* [Task directions] Pull every line with "lines" from the data.

+++ Supplied data +++

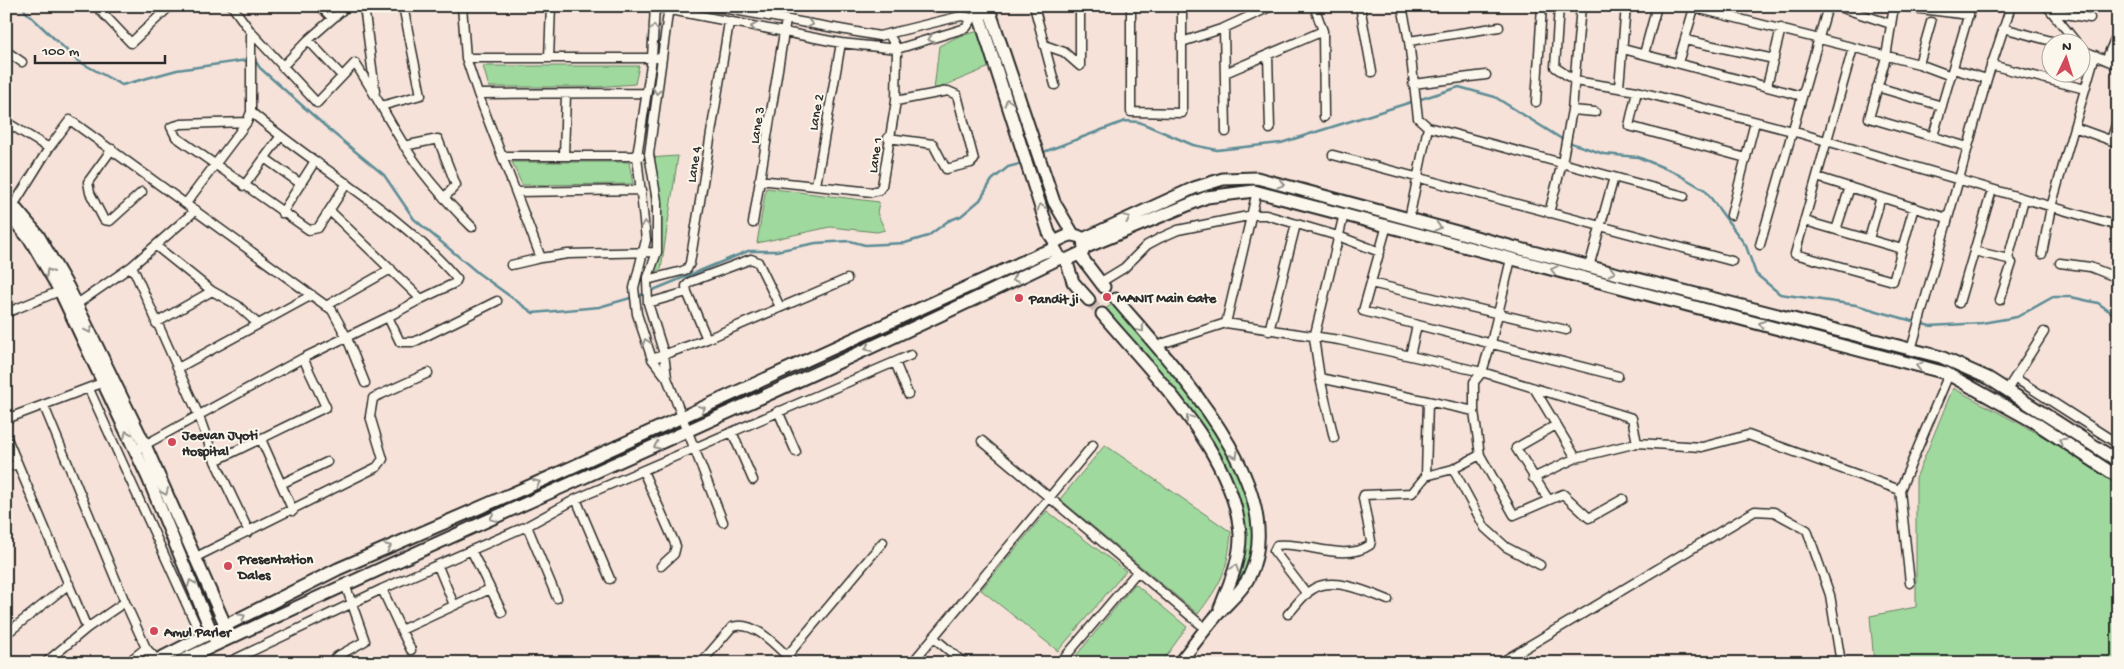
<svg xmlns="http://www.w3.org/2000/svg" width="2124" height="669" font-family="'Gochi Hand',sans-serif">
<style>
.green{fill:#a0d99e;stroke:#668264}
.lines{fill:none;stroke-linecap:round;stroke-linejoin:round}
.stream{stroke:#5d8c96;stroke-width:2.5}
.secondary-tunnel{stroke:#cdbdb5;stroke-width:11;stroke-dasharray:11 5.5;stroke-linecap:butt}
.street-casing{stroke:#2b2b2b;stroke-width:11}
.secondary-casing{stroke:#2b2b2b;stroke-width:15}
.street{stroke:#fbf7ec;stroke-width:8}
.secondary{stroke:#fbf7ec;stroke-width:11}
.oneway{stroke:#93918c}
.poi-dot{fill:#d1495b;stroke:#fbf7ec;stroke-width:2}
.labels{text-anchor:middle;stroke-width:4;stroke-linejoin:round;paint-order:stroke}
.street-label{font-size:14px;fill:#2b2b2b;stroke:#fbf7ec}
.poi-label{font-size:14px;font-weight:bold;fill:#2b2b2b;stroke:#fbf7ec;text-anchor:start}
</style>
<rect width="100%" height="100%" fill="#f6e2d8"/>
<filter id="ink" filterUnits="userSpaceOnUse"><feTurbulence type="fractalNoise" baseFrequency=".02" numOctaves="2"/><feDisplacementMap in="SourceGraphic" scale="10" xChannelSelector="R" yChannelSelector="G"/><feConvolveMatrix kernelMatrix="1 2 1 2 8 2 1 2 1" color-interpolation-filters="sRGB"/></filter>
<g filter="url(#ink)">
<path class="green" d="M979,31l13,35 -58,24 5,-44 18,-9z
M483,66h156l-4,18 -39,3h-107z
M678,156l-17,113 -9,5 3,-23 -7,-93z
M512,162h117l4,22 -111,1z
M766,188l113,14 -2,11 8,17 -8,2 -47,-5 -73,16z
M1112,304l88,101 34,57 17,51 3,23 -11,42 -16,19c6,-15 13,-32 16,-48 8,-32 -16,-78 -29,-107l-110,-132z
M1953,388l102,55 63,41v179h-244l-4,-47 46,-9v-129z
M1105,445l126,87c-3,38 -10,52 -33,82l-138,-115z
M1047,511l79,60 -68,80 -77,-61z
M1135,584l52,43 -26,36h-91z"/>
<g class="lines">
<path class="stream" d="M23,6l2,5 53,50 44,24 55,-15 77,-11 6,9 73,65 51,42 30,44 64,54 55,40 66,-6 42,-12 107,-44h28l40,-8 34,-2 15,4 40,-2 23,-7 20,-15 13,-5 19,-16 12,-20 16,-13 15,-4
M1041,153l84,-32 14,1 54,23 24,5 64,-7 178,-56 36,10 70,44 39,13 34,3 36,15 31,18 41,56 10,28 24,20 76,11 74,21 52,-3 35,-6 36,-20h18l27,6 14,10 6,7"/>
<path class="secondary-tunnel" d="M1089,300l13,14"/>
<g class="street-casing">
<path id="street" d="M96,6l35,37 39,-37
M232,6l19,26 66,71 38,-40c18,27 32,55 49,82 18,30 43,57 68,82
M320,6l12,12
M364,6l11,85
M462,6l4,52 12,36 63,164 27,-4 89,-2
M655,6l-3,52 -15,98 9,84 -12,48 3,26 15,45 15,19 56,144
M711,6l168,30 82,-20 12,2 17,-5
M1034,6l21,79
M1131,6v106l51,1v-107
M1314,6l9,25 1,86
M1360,6l12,66
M1402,6l7,35 9,77 10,9 256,69
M1559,6l-4,61 20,14 62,10 155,40 326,95
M1688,6l231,58 32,12
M1836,6l55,18
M1894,6l-8,51 -17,61 99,29
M1897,6l72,9
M2047,6l29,36
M655,7l186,36 56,6 69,-21 7,-10
M2052,12l38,6
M1224,28l2,104
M2003,28l52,14
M308,40l34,36
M1685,40l89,19
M1409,41l90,-14
M1182,42l42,-14 48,-22
M1044,45l20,7 16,14v-60
M1853,48l-58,206 98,27 21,-74
M1623,49l179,47
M2082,50l36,15
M6,51l16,11
M1644,54l13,-48
M1268,55l2,74
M466,58h191
M549,58l2,-52
M2106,60l12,-28
M1678,63l16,-55
M1919,64l12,-42
M1991,65l94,24
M282,67l26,-27 39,-34
M1953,69l34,10
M1225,73l98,-42
M1413,84l73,-9
M1767,86l14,-58
M1619,87l7,-81
M1877,87l65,19
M1637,91l-8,35 117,32
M478,94l168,-1
M1536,102l6,-96
M381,106l40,-11 -18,-89
M1572,110l23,2
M251,112c67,57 148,99 206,167l-2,4 -34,16
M6,122l43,26
M247,122l-66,2 -10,3 5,10 133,93 9,-2 29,-45
M2074,127l44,16
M1933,136l38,-130
M888,138l45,6 13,25 25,-6 3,-3 -17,-65 -9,-4 -52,10
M2111,140l7,-21
M404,146l34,-7 18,46 -12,13
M112,149l-24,33 2,11 14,27 6,1 32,-29
M1333,155l399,106
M502,156h138
M564,156l2,-62
M266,159l35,25
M1817,177l130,41
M759,180l113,12 7,-2 3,-4 14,-85 1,-52 -7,-13
M816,185l25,-142
M244,186l36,-49
M516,192l126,-2
M187,202l60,-80 4,-10v-80
M11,209l38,-61 21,-28 262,190 15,28 18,45
M330,211l91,88 -33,18 12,25h14l83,-41
M282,213l33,-52
M1549,213l13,-50 10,-53 9,-104
M1344,214l-30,124 6,40 154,33
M1731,215l24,-93
M1409,219l19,-92
M1805,221l97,28
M753,223l33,-203
M1387,225l-24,86 255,65
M1836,230l14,-43
M1869,239l12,-42
M1760,245l68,-239
M156,246l56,45 25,14 21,19
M1974,251l34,8 4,4 -12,37
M2042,254l9,-47 44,-152
M1511,259l-20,84 -9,29 -8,10v29l6,44 34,60 49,-21 26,24 34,-19
M2008,259l16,-60
M2060,263l30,4 28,11
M511,265l30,-7
M132,266l67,150 16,45 34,71
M1589,267l25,-90
M647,280l35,-9 5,-2 3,-6 39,-241
M1101,282l23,-14 23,-23 13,-7 18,-8 75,-15h13l72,21 42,16
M1371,283l195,47
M687,292l20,47
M2118,292v3
M648,303l39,-11 -1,-6 4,-4 61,-23 7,3 22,45
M1959,303l33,-113
M77,304l55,-38 64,-56
M326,306l65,-37
M6,313l56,-23
M156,323l56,-32
M1226,323l31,-132
M1269,331l27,-107
M1164,343l62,-20 113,17 143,32 150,46 5,25
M1911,350l76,-271 24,-73
M1410,356l7,-31
M652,359l55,-20 140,-60
M895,362l13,32
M178,368l134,-73
M667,378l-3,-24 -16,-51 -1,-23 10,-28v-51l-8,-47 20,-148
M1320,378l14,60
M2015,378l103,66
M1534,388l42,70
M89,389l112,247
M2007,390l37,-58
M44,406l81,196 21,46 11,12
M778,411l18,41
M6,419l101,-38
M732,432l21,48
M6,436l81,192
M261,439l32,72
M982,441l224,188
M141,447l162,-89 85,-41
M215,461l111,-54 -23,-49
M6,468l12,-4
M1453,469l32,59 21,19 34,18
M643,471l33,75 -2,8 -13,12
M1426,476l2,-75
M1533,478l43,-20 61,-15 65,4 46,-12 152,55
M281,484l46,-22
M576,499l34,80
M1548,499l-32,-51 40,-23
M527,526l30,72
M471,550l31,62
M194,558l183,-91 6,-8 -13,-43 3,-18 55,-25
M438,566l16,39
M1910,583l-10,-93 49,-116
M382,589l19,41 89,-41
M1307,594l-33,-43 3,-6c28,-4 67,18 93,0l1,-4 -8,-43 1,-3 48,-2 14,-17 27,-7 27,-14
M1288,614c8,-8 15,-20 25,-25 20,-13 56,3 75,11
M401,630l10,20
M6,634l63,-50
M933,637l31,26
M787,656l96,-114
M45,663l42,-35 38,-26
M127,663l19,-15
M227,663l155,-74 145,-63 49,-27 335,-144
M339,663l-3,-6 29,-16 -20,-57
M701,663l31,-36c23,-8 47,22 62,36
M912,663l181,-218
M1060,663l77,-91
M1500,663l255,-152 19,1 33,18 23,65 11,68"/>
</g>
<g class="secondary-casing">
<path id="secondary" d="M976,6l73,227 6,9
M988,6l66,196 19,32
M6,201l11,9 21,25 30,52 77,158 83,186
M6,211l25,30 29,50 88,187 66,160
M1083,239l111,-51 29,-9 34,-1 256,69 428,110 47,21 130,83
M1084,248l123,-51 47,-6 692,182 88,49 84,55
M1079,254l25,33
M1066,260l17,-8 1,-4 -1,-9c-11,-8 -18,-2 -28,3l-1,5 6,11 6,2 7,22 16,18
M1116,299c54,64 177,188 133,278 -7,15 -22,26 -32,38 -13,15 -25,32 -38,48
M1102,314c51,60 132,139 138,220 1,25 -11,51 -20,74
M151,663l187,-94 210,-91 494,-225 13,-4
M177,663c293,-139 591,-263 883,-405"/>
</g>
<use href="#street" class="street"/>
<use href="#secondary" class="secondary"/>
</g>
<defs><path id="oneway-chevron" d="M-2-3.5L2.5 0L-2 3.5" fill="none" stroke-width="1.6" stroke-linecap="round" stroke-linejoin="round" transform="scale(1.25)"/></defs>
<g class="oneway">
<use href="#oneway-chevron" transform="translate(810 24) rotate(10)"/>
<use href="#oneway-chevron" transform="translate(754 27) rotate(-170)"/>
<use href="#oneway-chevron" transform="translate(654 28) rotate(-87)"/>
<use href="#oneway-chevron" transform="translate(931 39) rotate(163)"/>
<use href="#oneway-chevron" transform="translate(657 91) rotate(97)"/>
<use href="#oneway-chevron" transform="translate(1008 102) rotate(-108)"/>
<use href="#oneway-chevron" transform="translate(1281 184) rotate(15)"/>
<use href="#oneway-chevron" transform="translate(1041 207) rotate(-107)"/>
<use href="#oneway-chevron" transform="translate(1127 218) rotate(-24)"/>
<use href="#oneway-chevron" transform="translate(645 224) rotate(-94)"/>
<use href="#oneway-chevron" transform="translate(1438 227) rotate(15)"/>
<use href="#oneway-chevron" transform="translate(1554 270) rotate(-165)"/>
<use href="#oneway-chevron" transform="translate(49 272) rotate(-120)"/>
<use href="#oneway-chevron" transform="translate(1612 272) rotate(14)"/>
<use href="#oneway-chevron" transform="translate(1015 279) rotate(155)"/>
<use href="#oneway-chevron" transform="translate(1762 324) rotate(-165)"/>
<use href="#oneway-chevron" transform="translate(1141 329) rotate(50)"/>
<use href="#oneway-chevron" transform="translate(89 330) rotate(65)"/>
<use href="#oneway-chevron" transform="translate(646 342) rotate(-109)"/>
<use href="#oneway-chevron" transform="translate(868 348) rotate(155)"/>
<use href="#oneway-chevron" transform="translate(1919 366) rotate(-165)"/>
<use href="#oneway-chevron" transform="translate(702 409) rotate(-24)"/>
<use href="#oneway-chevron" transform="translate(1189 418) rotate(-124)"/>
<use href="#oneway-chevron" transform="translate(127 434) rotate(-115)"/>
<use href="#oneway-chevron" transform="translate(2062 441) rotate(-147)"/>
<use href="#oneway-chevron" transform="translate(657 446) rotate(156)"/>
<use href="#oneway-chevron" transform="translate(1235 455) rotate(60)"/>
<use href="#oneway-chevron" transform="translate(537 483) rotate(-23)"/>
<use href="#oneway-chevron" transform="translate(165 492) rotate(66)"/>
<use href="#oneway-chevron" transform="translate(493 518) rotate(156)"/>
<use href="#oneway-chevron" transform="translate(388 547) rotate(-23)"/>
<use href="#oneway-chevron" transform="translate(1235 568) rotate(-72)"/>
<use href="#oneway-chevron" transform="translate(191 583) rotate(-112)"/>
<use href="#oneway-chevron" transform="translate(242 617) rotate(-27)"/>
</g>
</g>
<g class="poi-dot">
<circle cx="1107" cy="297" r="5"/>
<circle cx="1019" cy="298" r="5"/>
<circle cx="172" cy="442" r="5"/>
<circle cx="228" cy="566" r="5"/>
<circle cx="154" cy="631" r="5"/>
</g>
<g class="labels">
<g class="street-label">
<text transform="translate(815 112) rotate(-80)" y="5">Lane 2</text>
<text transform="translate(756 125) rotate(-81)" y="5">Lane 3</text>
<text transform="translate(874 155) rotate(-82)" y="5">Lane 1</text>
<text transform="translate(693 164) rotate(-81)" y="5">Lane 4</text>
</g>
<g class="poi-label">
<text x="1117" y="302">MANIT Main Gate</text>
<text x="1029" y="303">Pandit ji</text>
<text x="182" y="439">Jeevan Jyoti<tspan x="182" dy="16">Hospital</tspan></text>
<text x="238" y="563">Presentation<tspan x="238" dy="16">Dales</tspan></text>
<text x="164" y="636">Amul Parler</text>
</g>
</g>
<rect width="2124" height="669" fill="none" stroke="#fbf7ec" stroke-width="25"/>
<rect x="12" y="12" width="2099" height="644" fill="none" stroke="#2b2b2b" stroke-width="2" filter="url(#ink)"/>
<g transform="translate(2066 58) rotate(4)"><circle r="24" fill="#fbf7ec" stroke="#a8a59f"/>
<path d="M0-4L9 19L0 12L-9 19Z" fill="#d1495b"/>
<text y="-8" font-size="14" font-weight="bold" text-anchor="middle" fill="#2b2b2b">N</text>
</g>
<path d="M35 55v8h130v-8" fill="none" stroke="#2b2b2b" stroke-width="2.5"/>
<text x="42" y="55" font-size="15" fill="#2b2b2b" stroke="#fbf7ec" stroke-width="4" paint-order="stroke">100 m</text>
</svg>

+++

* [Exercise response]
.lines{fill:none;stroke-linecap:round;stroke-linejoin:round}
<g class="lines">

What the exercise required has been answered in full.